Dataset entries
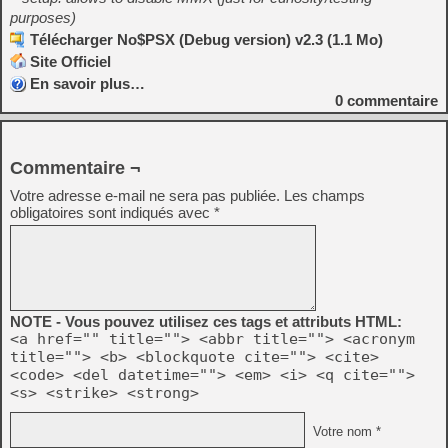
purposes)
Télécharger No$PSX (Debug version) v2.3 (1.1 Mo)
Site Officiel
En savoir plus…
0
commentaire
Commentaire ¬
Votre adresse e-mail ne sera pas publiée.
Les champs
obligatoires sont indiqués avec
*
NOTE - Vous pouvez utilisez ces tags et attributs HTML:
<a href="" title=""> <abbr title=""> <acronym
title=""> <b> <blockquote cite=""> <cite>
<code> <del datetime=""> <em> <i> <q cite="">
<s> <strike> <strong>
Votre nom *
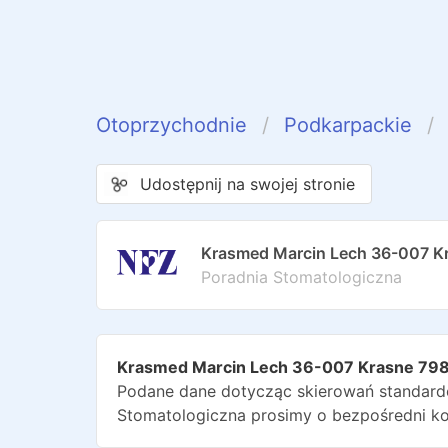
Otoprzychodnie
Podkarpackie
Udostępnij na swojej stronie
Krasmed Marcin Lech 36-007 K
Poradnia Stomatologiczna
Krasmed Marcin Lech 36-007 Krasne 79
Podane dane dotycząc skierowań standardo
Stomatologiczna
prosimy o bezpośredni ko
* * *
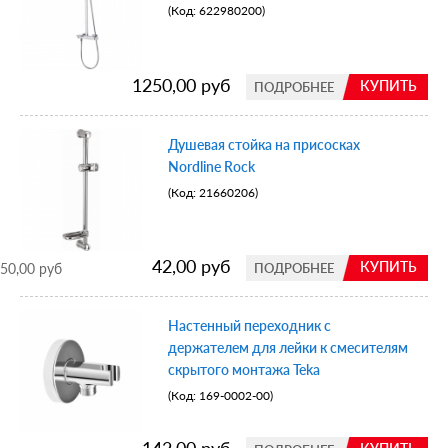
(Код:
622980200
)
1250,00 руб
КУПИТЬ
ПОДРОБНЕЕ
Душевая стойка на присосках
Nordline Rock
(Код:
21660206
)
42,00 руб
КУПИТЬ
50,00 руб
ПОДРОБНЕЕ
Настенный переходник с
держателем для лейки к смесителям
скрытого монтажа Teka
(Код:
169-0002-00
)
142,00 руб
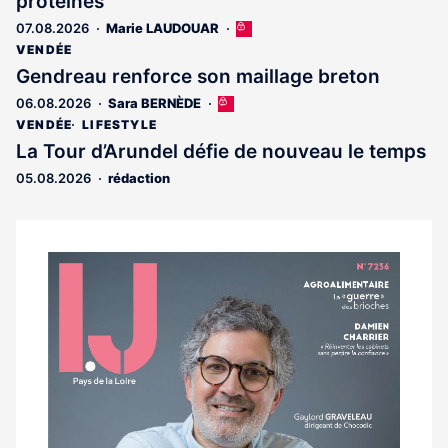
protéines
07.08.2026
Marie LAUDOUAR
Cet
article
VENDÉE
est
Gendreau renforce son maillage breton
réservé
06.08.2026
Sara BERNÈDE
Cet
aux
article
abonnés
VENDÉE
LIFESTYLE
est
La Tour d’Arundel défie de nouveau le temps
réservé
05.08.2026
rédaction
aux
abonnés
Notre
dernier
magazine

What you have to do:
Put the lines of the material from the one containing "Otoprzychodnie" through the one containing "prosimy o bezpośredni ko" into a numbered list, one line per item and no blank lines.

Final answer:
1. Otoprzychodnie
2. Podkarpackie
3. Udostępnij na swojej stronie
4. Krasmed Marcin Lech 36-007 K
5. Poradnia Stomatologiczna
6. Krasmed Marcin Lech 36-007 Krasne 79
7. Podane dane dotycząc skierowań standardo
8. Stomatologiczna
9. prosimy o bezpośredni ko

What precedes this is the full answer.